→ Instrucciones
1. Según el texto sobre el conflicto campo-gobierno, ¿qué sujeto ha estado ausente en la discusión?
2. Retoma el texto sobre el conflicto campo-gobierno a partir de su última oración y continúa la reflexión.

::: Texto proporcionado :::

Cabanchik en El Iniciador: “¿Qué queda dentro del hecho político “conflicto campo-gobierno” (Número 0)
Para comenzar, me gustaría decir que éste hecho político ha sido un hecho encubridor pero eficaz. Algo quedó claro después de estos sucesos y me parece importante destacarlo: el sujeto de la
igualdad ha estado ausente en la discusión. Creo que es centralmente este el tema que nos tiene que convocar a la reflexión.
Luego del proceso político en torno a lo que se dio en llamar el “conflicto campo-gobierno”, ha quedado expuesto que un sujeto político representante de la igualdad no tiene fuerza política. Diversos
malestares de la sociedad fueron canalizados a través de este conflicto coyuntural y a través de los actores que estaban en juego. Si nos remontamos al momento inmediatamente posterior a las elecciones de 2007, lo que queda expuesto con claridad es la debilidad del gobierno a través de éste proceso político, teniendo en cuenta por un lado la composición mayoritariamente oficialista de las cámaras legislativas, y por el otro la dinámica propia de la instrumentación de las decisiones políticas emanadas del Poder Ejecutivo. Llegados hasta aquí, entonces, a manera de primera conclusión, pienso que, sin que haya quedado claro quien triunfó, parecería quedar claro quién fue derrotado. Y eso habilita el espacio para hacernos ciertas preguntas: ¿Qué pasa con la supuesta representatividad de las mayorías? ¿Si los representantes de un proyecto político fueron derrotados, también lo fueron los representados? Es necesario precisar que los representados son igualmente heterogéneos con respecto a los actores que tomaron parte en la disputa. Además, no fueron los sectores populares los protagonistas -no fue su causa-, así como tampoco lo fueron los grandes intereses. De hecho, los grandes intereses fueron tocados antes y después del conflicto sin problemas. Insisto en reiterar el carácter ambiguamente encubridor del conflicto que analizamos, al momento también de destacar su potencia performativa.
Aunque mal planteado, el conflicto fue eficaz. Esta eficacia está significada por la resonancia que tuvo el conflicto en la sociedad civil y por los acuerdos que permitió y generó. Desde mi punto de vista, entonces, debo decir que hubo un acontecimiento, cuyo nombre aun no reconocemos pero del que conocemos su existencia. Tal vez cuando le logremos dar un nombre generemos un sujeto; hay que ver. Pero por ahora sabemos que el no es un no a algo.
Quizás las dificultades en nominar y aprehender cabalmente este proceso puedan primariamente ser comprendidos en el problema que la Argentina tiene para exponer proyectos políticos ordenadores.

::: Datos proporcionados :::

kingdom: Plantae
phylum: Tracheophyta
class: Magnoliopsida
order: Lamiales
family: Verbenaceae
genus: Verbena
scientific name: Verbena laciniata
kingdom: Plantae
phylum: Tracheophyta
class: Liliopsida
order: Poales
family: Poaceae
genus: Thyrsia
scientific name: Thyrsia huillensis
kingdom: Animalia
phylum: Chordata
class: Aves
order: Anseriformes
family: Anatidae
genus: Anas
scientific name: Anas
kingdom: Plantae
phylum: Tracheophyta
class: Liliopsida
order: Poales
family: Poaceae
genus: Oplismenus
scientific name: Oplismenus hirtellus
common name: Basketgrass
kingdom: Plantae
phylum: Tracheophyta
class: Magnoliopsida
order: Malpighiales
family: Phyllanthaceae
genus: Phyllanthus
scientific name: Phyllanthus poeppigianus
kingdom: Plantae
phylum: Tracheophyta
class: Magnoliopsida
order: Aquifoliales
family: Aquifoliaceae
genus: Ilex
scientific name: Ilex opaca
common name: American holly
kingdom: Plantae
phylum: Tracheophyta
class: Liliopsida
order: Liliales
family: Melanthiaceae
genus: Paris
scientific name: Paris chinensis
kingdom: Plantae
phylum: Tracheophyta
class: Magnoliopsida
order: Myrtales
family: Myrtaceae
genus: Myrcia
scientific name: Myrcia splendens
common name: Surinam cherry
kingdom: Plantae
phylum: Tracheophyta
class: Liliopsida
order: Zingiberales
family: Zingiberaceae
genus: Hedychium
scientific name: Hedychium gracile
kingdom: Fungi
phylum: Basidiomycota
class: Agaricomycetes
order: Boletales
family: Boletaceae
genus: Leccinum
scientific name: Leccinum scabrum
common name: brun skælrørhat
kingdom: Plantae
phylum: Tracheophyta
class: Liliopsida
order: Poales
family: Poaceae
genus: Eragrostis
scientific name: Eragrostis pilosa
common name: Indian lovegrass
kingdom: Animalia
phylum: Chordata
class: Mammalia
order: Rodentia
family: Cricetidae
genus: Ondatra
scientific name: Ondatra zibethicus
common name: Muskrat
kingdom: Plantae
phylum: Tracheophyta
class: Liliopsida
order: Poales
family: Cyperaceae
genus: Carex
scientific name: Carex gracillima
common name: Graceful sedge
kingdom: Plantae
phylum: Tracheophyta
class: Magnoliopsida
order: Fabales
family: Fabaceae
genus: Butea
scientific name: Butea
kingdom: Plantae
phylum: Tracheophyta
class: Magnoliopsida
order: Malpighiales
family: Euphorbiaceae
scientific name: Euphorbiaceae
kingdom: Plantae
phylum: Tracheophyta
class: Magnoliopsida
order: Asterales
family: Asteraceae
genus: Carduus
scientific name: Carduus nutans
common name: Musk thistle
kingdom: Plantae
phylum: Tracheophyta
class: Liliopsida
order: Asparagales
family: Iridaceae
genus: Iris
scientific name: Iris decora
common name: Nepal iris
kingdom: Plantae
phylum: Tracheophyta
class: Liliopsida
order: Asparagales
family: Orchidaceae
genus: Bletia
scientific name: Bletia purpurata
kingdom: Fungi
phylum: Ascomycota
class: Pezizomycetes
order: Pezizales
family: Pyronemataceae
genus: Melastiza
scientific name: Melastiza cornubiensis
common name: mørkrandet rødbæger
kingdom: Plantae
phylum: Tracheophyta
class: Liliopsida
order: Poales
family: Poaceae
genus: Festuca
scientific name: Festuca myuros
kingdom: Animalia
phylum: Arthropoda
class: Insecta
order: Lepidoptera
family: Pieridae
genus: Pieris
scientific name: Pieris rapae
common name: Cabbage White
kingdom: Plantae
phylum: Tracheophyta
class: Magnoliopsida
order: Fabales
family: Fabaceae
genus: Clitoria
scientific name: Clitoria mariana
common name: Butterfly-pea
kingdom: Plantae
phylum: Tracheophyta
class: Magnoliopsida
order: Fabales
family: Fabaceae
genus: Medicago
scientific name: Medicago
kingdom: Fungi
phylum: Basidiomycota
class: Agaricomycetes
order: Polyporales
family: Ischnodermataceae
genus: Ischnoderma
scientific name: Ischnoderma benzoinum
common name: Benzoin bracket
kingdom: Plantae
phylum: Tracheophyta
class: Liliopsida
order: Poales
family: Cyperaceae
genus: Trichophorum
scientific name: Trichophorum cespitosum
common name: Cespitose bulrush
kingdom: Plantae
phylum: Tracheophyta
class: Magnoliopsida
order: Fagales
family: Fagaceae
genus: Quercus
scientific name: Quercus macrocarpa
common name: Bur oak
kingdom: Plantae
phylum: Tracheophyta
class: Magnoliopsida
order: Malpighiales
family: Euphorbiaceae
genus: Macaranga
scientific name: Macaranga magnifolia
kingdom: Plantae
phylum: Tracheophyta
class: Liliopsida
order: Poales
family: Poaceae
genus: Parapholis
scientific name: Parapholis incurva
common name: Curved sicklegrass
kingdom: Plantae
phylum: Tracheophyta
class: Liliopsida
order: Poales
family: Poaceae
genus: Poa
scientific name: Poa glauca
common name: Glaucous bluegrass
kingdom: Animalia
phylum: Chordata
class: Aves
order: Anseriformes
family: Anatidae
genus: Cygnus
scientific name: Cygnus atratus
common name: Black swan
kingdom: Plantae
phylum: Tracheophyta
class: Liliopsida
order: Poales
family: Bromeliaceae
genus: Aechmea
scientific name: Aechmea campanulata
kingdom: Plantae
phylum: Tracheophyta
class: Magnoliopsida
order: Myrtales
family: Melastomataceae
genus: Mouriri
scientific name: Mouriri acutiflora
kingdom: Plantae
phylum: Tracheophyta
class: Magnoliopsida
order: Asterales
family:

:::

→ Respuestas
1. El sujeto de la igualdad.

2.
Proyectos a través de los cuales las fuerzas políticas puedan canalizar sus demandas. En este contexto, el punto que quiero subrayar -quizá el más importante -es la incapacidad de la igualdad para tornarse un conflicto político eficaz en la Argentina.
Cambiando de eje, me surgen algunos interrogantes; ¿Para qué el gobierno hizo lo que hizo? Me parece que, por lo que lo haya motivado, no surgió para o por un proyecto que pueda englobar a una mayoría de los argentinos y argentinas en una acción colectiva. Además, ya lo dijimos, “el campo” fue una coalición coyuntural que tampoco tiene un proyecto. Justamente: Fue, ya no es.
Aún hoy prefiero dejar abierto a la interpretación el significado de lo que ocurrió, aunque reconociendo que fue eficaz. Fue un no a algo, pero ese no es una fuerza activa en la Argentina. Todavía no salió de la negatividad, pero es esperable que lo haga; y personalmente saludo su existencia porque
considero que lo que tiene enfrente no es un proyecto político para la Argentina.
Finalmente, existe claramente un sujeto de dominio pero no un sujeto de resistencia. Por eso la opinión pública toma a la resistencia como ideal inicial pero sin ninguna fuerza política concreta.
Esto se muestra claramente cuando vemos que mucho de los que estuvieron enfrente del gobierno durante estos meses, antes habían sido sus socios y votantes. Se rompió la relación entre votantes y representantes, y entre el Estado y un sector o facción. A todo esto, desde mi punto de vista, se le puede dar un nombre alternativo; el quiebre en la representatividad política encarnada por el gobierno nacional.